American learns true meaning of China’s Tomb-Sweeping Day

By Ryan Thorpe Source:Global Times Published: 2017/4/5 18:28:39

Illustration: Chen Xia/GT



Two years ago, I did nothing for Tomb-Sweeping Day. I had spent less than a year in China at that point and had very little curiosity about this new country. I focused on my work and getting settled and never gave more than a fleeting thought to the actual meaning of the holiday.

After realizing that I was going to be spending some serious time living in China, I decided that I would participate in all its major holidays, with Tomb-Sweeping Day being no less of an exception. Only after asking my friends, though, did I learn how the holiday honored and respected the dead.

As an American, the idea of a holiday that specifically focused on the dead fascinated me. Americans avoid the subject of death as much as possible. In the early days of the US funeral processions were a thing, but now such public displays of grief are restricted to funeral homes; something that is felt strictly between you, the deceased and his/her family.

As I've gotten older, I've had to attend the occasional funeral. Some were packed with friends and family, but others were sparsely attended. Unless I was extremely close with the passed individual, I was unlikely to ever visit their grave.

In China, it's very different. The Chinese continue to have close relationships with those who have died regardless of the decades or centuries that have passed. Tomb-Sweeping Day is an occasion to visit their graves, honor their memories and offer them gifts.

My Chinese friends explained that people in China burn items or money for the deceased to use in the afterlife. As a Christian, there is little talk of money in heaven. Our afterlife is a place of judgment, and after that judgment, there's little use for currency of any denomination.

This Tomb-Sweeping Day, though, I decided to help out my deceased grandparents who might need some cash or an iPhone. So I grabbed a Chinese friend and found a shop that sold such offerings for the dead. We explained my situation to the store owner and after some deliberation he gave me a yellow envelope that he said was "the best way to get something to someone very far away."
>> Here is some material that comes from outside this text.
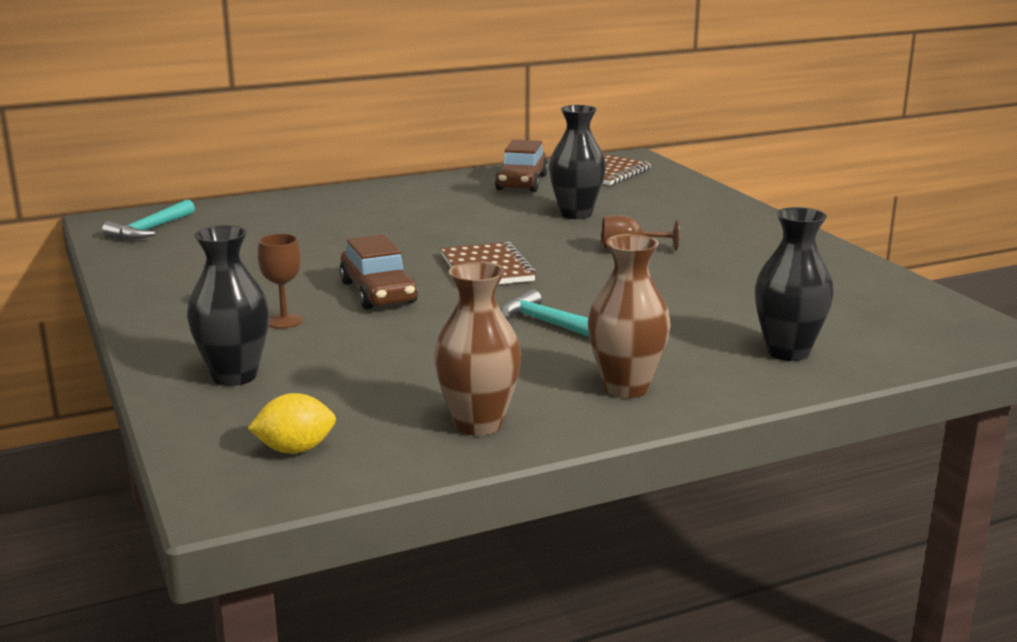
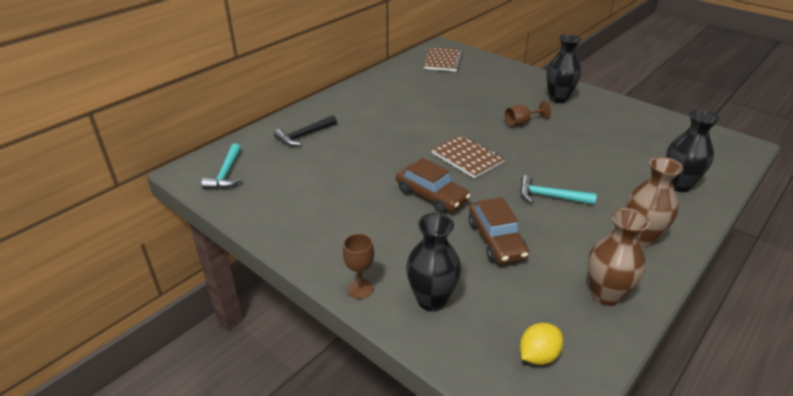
camera: 25 degrees left, 15 degrees up
(284, 321) = (405, 238): brown goblet -> brown goblet (360, 289)
(294, 213) = (304, 135): none -> black hammer
(521, 182) = (407, 78): brown car -> brown car (496, 240)
(576, 214) = (464, 99): black vase -> black vase (558, 98)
Apparently, the fact that my grandparents died across the world in the US caused him some concerns, but I wasn't about to let that stop me. The shop owner also picked out some gold and silver teals and stacks of fake American hundred dollar bills. He didn't think I should be burning Chinese currency for my American ancestors, and I did not question his logic.
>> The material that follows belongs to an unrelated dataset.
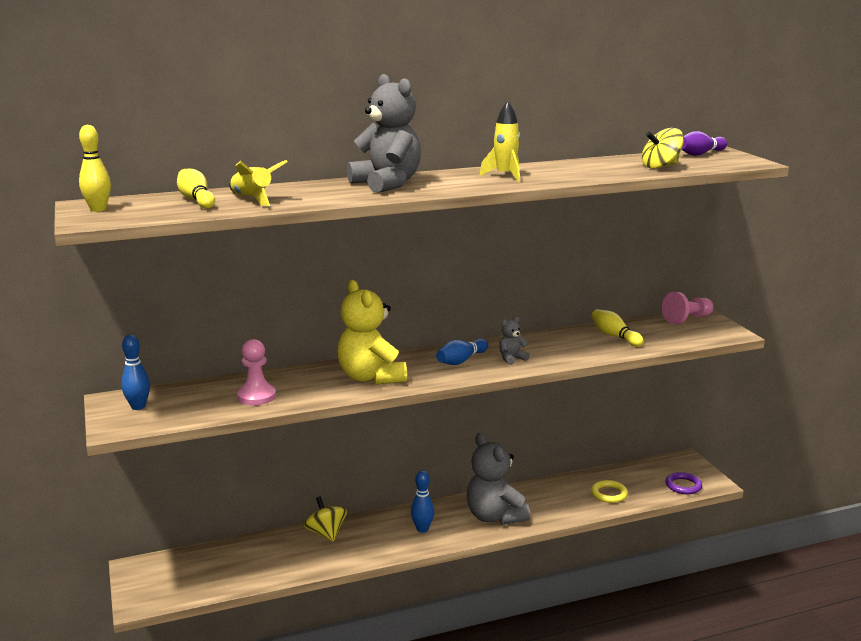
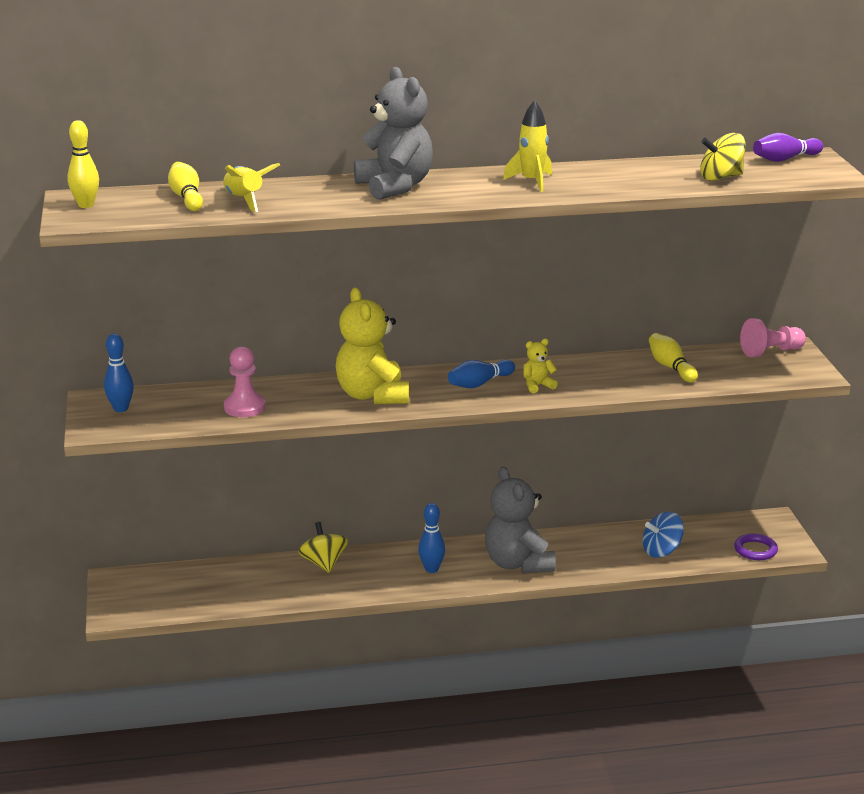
camera: 10 degrees right, 5 degrees up
(511, 359) = (537, 386): grey teddy bear -> yellow teddy bear
(609, 494) = (661, 551): yellow ring -> blue spinning top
We wrote their names on a bag, were given chalk and incense, and directed to a spot by the river. There I saw many locals burning their envelopes. I found a place for myself and drew an open oval on the ground. I placed my offerings inside and then lit it all on fire. I poked it with a stick to make sure it burned all the way through, as bundles of cash tend to burn slowly and unevenly.

As the pyre burned, my friend instructed me to light incense, bow and think of my grandparents. It felt unnatural bowing so deeply, but thinking of them calmed me. I remembered riding on a tractor with my grandfather, sitting on the patio with my grandmother, and fishing in the river behind their house. Those brief flashes were more than I'd thought of them in years.

I don't know if I performed the ceremony correctly, but at least my heart was in the right place. For me, part of living abroad is discovering the wisdom of another people and place and participating in a country's customs and holidays is a good place to start.

The opinions expressed in this article are the author's own and do not necessarily reflect the views of the Global Times.